• Problems:
**a.** Could you duplicate the officeholder profile from "Member of Parliament, Pratinidhi" up to and including "CPN (UML) (2022–present)"?
**b.** Which people are named in the officeholder profile? List each one once.
**c.** Answer these questions using the officeholder profile:
(i) Who was Prime Minister during the term as Minister of Culture, Tourism and Civil Aviation?
(ii) Which constituency is listed for the seat in the Pratinidhi Sabha?
(iii) Which party is given, and from what year?

• Selected passage:

——

Minister of Culture, Tourism and Civil Aviation
- In office 4 June 2021 – 22 June 2021
- President: Bidya Devi Bhandari
- Prime Minister: KP Sharma Oli
- Preceded by: Bhanu Bhakta Dhakal
- Succeeded by: Lila Nath Shrestha

Member of Parliament, Pratinidhi Sabha
- In office 4 March 2018 – 18 September 2022
- Preceded by: Ram Krishna Yadav
- Succeeded by: Ram Krishna Yadav
- Constituency: Dhanusha 2

Personal details
- Born: 13 October 1977 (age 48) Dhanusha District
- Party: CPN (UML) (2022–present)

——

[Dataset records]

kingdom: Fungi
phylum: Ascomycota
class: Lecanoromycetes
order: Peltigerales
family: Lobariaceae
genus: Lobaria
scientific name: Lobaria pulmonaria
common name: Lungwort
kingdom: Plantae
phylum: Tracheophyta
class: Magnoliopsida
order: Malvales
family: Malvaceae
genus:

——

• Per-task answers:
**a.**
Member of Parliament, Pratinidhi Sabha
- In office 4 March 2018 – 18 September 2022
- Preceded by: Ram Krishna Yadav
- Succeeded by: Ram Krishna Yadav
- Constituency: Dhanusha 2

Personal details
- Born: 13 October 1977 (age 48) Dhanusha District
- Party: CPN (UML) (2022–present)

**b.**
Bidya Devi Bhandari
KP Sharma Oli
Bhanu Bhakta Dhakal
Lila Nath Shrestha
Ram Krishna Yadav

**c.**
(i) KP Sharma Oli
(ii) Dhanusha 2
(iii) CPN (UML), from 2022